Whenever I fall in love, I fall hard - and forever. I would have been a faithful, competent partner. I would have worked hard to please, protect, cherish and be an asset to whoever I mutually connected with in that way. There's not a day that goes by that I don't long for that opportunity.
So why on earth did I have to spend my life to age 40 avoiding relationships with girls (so they didn't think the world was turning in a direction it couldn't possibly go), and avoiding relationships with guys (so I didn't turn in a direction I was taught is automatic rejection of everything I believed about Christ)?
And I do believe the Christian worldview. Completely. I value my relationship with Christ and all that He represents, and to this day will not give it up for sex or human love or anything else on the planet. I was 'saved' June 9, 1972, when I was 9 years old at Vacation Bible School. And I believed in it then. I grew up seeking the things of God, willingly and eagerly. I was baptized, and it meant something to me. Because of it I was different. Even in High School when others went out and did things I knew to be wrong,. I thought, "Sorry, I can't go there. I've been baptized, and that changes the rules for me."

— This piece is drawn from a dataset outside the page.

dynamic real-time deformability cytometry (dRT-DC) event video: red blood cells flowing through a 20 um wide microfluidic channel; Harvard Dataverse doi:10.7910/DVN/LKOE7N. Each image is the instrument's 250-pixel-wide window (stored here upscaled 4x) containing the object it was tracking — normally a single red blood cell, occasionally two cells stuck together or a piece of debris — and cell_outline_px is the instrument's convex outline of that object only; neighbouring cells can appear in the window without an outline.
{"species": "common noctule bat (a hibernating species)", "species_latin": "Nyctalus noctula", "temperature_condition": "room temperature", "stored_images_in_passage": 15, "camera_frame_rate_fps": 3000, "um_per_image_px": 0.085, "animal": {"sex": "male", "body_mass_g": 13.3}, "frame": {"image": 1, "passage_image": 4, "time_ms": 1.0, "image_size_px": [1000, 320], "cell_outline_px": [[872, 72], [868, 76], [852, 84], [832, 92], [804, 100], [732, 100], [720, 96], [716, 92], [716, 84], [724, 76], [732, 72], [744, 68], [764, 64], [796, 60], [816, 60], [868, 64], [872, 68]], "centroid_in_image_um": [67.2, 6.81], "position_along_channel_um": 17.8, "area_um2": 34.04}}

Nonetheless, I have fallen completely and hopelessly in love with three guys in my life. Two are straight. One is a successful doctor, and I still love him completely. He has a wife and 4 kids, and as far as I'm concerned is the greatest person on the planet. The second is almost as great a guy, married with kid, and leading a wonderful life. The third is gay, and that story didn't end well at all. But I still love him.
I could write all night about how terrible, hurtful and difficult the conflict between God and Gay has been for me. I'm not bitching about my life though. I played the cards dealt to me as well as I knew how with a pure heart, and did not compromise in either direction. I always felt that it was better to be stuck in the middle of the conflict than it is to resolve it inappropriately.
If I have an objective in addressing the MIQ's, it is so that the next guy like me can have some assistance resolving the conflict before he is old and ugly, and can enjoy the benefits of a wonderful life, in the sight of God and in the arms of whoever his Eve turns out to be - even if it's Steve. I sure miss mine, and somehow I know that whoever he is, he misses me too.